___ TEXTO DADO

Dezasseis milhões de passageiros, dos quais 10 milhões no serviço de alta velocidade e mais do que a duplicação da quota de mercado da ferrovia. Estas são algumas das projeções do estudo de procura para o projeto do TGV (sigla francesa para comboio de alta velocidade) no eixo Lisboa-Porto, contas que, no entanto, deixaram de fora alguns fatores que são potenciadores de tráfego. E um deles foi a solução para o novo aeroporto de Lisboa que, acreditam os autores do estudo realizado em 2023, terá impacto significativo no crescimento da procura.

O estudo da consultora TIS, a que o Observador teve acesso, refere que não contemplou a abertura de qualquer novo aeroporto adicional ao Humberto Delgado, reconhecendo que “as decisões que venham a ser assumidas sobre esta infraestrutura podem influenciar de modo significativo a procura de transporte ferroviário na ligação Lisboa-Porto”. Essa procura será “significativamente superior ao estimado no presente projeto” caso se opte por um novo aeroporto no Campo de Tiro de Alcochete. Apesar de mais afastada da nova linha, a opção Santarém (servida pela linha do Norte) também poderá influenciar a procura de serviços de alta velocidade.

______
___ LISTAGEM APRESENTADA

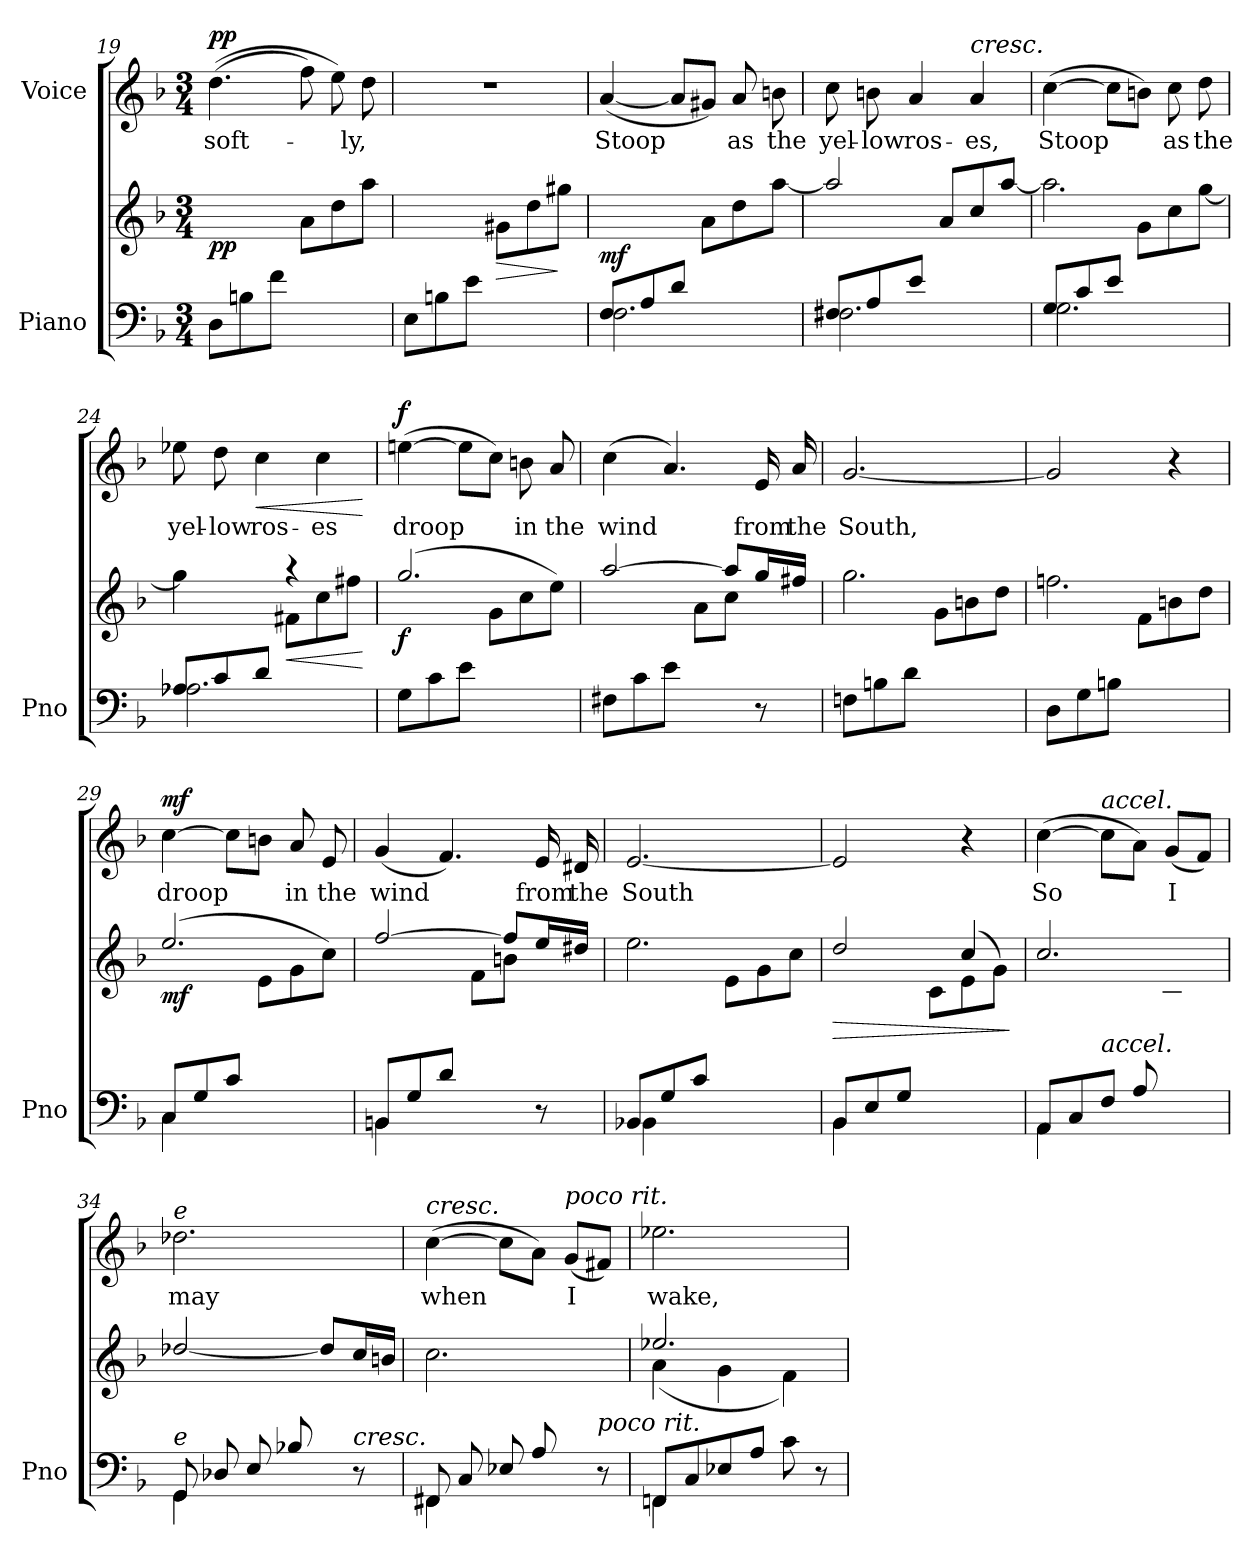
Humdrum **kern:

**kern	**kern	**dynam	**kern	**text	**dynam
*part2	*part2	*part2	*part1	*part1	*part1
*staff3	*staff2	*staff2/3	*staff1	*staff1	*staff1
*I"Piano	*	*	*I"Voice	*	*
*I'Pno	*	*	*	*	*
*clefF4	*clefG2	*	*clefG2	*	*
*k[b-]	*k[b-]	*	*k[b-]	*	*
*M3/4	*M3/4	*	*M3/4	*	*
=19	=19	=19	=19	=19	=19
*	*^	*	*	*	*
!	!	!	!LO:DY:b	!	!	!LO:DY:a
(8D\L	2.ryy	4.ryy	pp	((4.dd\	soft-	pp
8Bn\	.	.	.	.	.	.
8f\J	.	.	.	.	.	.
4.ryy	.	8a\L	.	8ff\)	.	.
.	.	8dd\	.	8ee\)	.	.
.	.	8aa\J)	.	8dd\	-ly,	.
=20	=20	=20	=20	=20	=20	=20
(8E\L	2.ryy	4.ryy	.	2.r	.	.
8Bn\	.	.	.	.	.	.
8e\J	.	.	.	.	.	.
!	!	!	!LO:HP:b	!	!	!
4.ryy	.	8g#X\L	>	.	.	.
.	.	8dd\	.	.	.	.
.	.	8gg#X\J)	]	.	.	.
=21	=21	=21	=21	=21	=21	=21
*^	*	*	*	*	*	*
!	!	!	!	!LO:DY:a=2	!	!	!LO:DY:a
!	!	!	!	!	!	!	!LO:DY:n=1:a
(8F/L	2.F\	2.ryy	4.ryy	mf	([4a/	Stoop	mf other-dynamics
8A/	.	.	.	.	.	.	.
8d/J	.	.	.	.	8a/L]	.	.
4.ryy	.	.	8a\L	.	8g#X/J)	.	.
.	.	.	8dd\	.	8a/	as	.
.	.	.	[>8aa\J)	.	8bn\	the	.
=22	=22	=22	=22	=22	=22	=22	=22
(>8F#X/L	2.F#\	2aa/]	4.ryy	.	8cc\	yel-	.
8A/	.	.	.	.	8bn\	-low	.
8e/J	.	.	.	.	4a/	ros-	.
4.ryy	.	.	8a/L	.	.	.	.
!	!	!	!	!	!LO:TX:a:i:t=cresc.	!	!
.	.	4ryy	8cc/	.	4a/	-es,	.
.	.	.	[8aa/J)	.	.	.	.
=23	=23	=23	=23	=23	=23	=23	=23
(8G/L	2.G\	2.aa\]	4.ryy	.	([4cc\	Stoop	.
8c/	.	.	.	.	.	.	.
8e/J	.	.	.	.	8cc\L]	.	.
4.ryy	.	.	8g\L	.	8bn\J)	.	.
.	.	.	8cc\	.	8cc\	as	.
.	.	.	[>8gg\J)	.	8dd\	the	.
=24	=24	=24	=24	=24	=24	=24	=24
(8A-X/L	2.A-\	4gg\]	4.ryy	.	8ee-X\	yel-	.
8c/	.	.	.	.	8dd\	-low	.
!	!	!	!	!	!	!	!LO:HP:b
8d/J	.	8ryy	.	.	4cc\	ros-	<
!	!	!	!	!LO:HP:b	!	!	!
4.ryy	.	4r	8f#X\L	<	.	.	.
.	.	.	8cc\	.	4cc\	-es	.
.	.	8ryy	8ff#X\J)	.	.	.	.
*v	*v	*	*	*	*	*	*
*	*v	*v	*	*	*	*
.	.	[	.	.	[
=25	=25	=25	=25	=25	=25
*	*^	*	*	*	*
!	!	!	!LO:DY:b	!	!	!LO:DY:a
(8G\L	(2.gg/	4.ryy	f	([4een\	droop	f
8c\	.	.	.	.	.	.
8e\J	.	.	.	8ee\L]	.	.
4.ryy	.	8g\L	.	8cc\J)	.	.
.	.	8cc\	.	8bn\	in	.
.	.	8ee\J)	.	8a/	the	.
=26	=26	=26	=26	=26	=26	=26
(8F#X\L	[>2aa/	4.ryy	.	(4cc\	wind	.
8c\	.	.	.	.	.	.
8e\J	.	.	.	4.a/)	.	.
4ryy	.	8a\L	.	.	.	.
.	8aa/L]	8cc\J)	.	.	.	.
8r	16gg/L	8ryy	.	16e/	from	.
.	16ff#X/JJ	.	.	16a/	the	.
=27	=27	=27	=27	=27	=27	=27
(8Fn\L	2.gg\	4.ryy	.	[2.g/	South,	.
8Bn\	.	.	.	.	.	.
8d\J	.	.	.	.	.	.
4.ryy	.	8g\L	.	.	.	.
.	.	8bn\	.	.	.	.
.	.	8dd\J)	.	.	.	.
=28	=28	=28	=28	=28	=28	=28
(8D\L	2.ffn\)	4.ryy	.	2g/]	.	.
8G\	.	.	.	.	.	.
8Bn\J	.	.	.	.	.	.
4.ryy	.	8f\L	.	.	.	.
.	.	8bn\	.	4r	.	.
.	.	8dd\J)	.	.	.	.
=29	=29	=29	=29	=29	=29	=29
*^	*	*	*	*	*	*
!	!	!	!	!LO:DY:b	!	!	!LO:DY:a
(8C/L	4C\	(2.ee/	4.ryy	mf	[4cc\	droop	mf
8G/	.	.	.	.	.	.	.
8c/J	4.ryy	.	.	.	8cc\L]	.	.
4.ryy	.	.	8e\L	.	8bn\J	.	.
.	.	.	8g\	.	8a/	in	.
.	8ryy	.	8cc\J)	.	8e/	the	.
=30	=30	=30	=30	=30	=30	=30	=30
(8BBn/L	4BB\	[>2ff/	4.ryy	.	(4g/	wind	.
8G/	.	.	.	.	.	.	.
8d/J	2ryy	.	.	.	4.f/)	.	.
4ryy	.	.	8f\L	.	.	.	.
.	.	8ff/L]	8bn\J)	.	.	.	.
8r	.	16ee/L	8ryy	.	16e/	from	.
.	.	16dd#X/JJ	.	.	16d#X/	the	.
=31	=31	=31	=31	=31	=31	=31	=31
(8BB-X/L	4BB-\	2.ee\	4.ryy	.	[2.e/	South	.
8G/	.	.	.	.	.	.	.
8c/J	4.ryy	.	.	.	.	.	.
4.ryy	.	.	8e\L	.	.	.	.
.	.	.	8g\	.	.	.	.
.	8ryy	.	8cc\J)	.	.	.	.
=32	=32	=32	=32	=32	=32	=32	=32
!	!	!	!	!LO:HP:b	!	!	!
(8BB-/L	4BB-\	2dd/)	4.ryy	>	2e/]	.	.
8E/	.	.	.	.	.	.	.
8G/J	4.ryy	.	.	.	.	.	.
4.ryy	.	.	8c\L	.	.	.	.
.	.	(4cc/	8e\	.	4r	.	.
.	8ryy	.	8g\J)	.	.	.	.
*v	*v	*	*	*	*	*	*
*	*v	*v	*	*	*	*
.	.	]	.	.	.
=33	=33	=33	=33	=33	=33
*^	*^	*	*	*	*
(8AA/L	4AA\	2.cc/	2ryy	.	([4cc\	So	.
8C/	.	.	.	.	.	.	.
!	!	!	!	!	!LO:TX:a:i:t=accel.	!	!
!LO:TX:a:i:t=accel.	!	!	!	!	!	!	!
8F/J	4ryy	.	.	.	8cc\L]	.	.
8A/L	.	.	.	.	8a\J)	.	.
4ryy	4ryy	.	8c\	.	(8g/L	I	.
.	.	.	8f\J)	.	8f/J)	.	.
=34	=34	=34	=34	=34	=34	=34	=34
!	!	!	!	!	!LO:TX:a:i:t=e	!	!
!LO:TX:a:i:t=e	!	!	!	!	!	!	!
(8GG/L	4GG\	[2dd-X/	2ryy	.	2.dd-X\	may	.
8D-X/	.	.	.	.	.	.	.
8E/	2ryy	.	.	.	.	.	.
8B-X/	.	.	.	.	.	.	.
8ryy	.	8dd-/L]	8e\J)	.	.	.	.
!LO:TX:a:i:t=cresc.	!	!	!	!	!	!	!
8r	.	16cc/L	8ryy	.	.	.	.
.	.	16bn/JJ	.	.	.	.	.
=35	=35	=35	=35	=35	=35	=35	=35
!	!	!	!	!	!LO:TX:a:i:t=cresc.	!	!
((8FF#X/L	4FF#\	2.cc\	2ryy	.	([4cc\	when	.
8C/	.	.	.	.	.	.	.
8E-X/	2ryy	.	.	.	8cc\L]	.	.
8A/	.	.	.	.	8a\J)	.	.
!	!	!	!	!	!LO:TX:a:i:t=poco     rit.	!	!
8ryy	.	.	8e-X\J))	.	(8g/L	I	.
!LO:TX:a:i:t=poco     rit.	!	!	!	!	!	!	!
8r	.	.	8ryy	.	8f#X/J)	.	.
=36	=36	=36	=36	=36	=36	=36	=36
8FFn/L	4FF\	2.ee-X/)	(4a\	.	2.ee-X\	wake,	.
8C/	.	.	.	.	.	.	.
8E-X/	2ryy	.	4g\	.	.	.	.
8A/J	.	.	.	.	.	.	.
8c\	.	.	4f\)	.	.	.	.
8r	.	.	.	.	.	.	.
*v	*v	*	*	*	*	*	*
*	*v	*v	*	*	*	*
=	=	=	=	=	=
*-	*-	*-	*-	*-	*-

______

> _EXERCÍCIOS PROPOSTOS_
**1)** Diga se cada afirmação concorda com o texto sobre o TGV Lisboa-Porto, respondendo sim ou não e citando as palavras do texto que o decidem. (a) O estudo de procura foi realizado em 2023. (b) O estudo da TIS contemplou a abertura de um novo aeroporto além do Humberto Delgado. (c) A opção Santarém é servida pela linha do Norte.
**2)** Prossiga, por favor, o texto sobre o TGV Lisboa-Porto a partir do ponto em que termina.

> _RESPOSTAS POR TAREFA_
**1)**
(a) Sim: "acreditam os autores do estudo realizado em 2023".
(b) Não: "refere que não contemplou a abertura de qualquer novo aeroporto adicional ao Humberto Delgado".
(c) Sim: "a opção Santarém (servida pela linha do Norte)".

**2)**
Esta posição está alinhada com a preferência dada pela comissão técnica independente ao Campo de Tiro de Alcochete, solução apontada como a mais favorecida nos acessos ferroviários precisamente pela possibilidade de ligação direta à linha de alta velocidade. Ainda que esta ligação envolva a construção de uma nova infraestrutura.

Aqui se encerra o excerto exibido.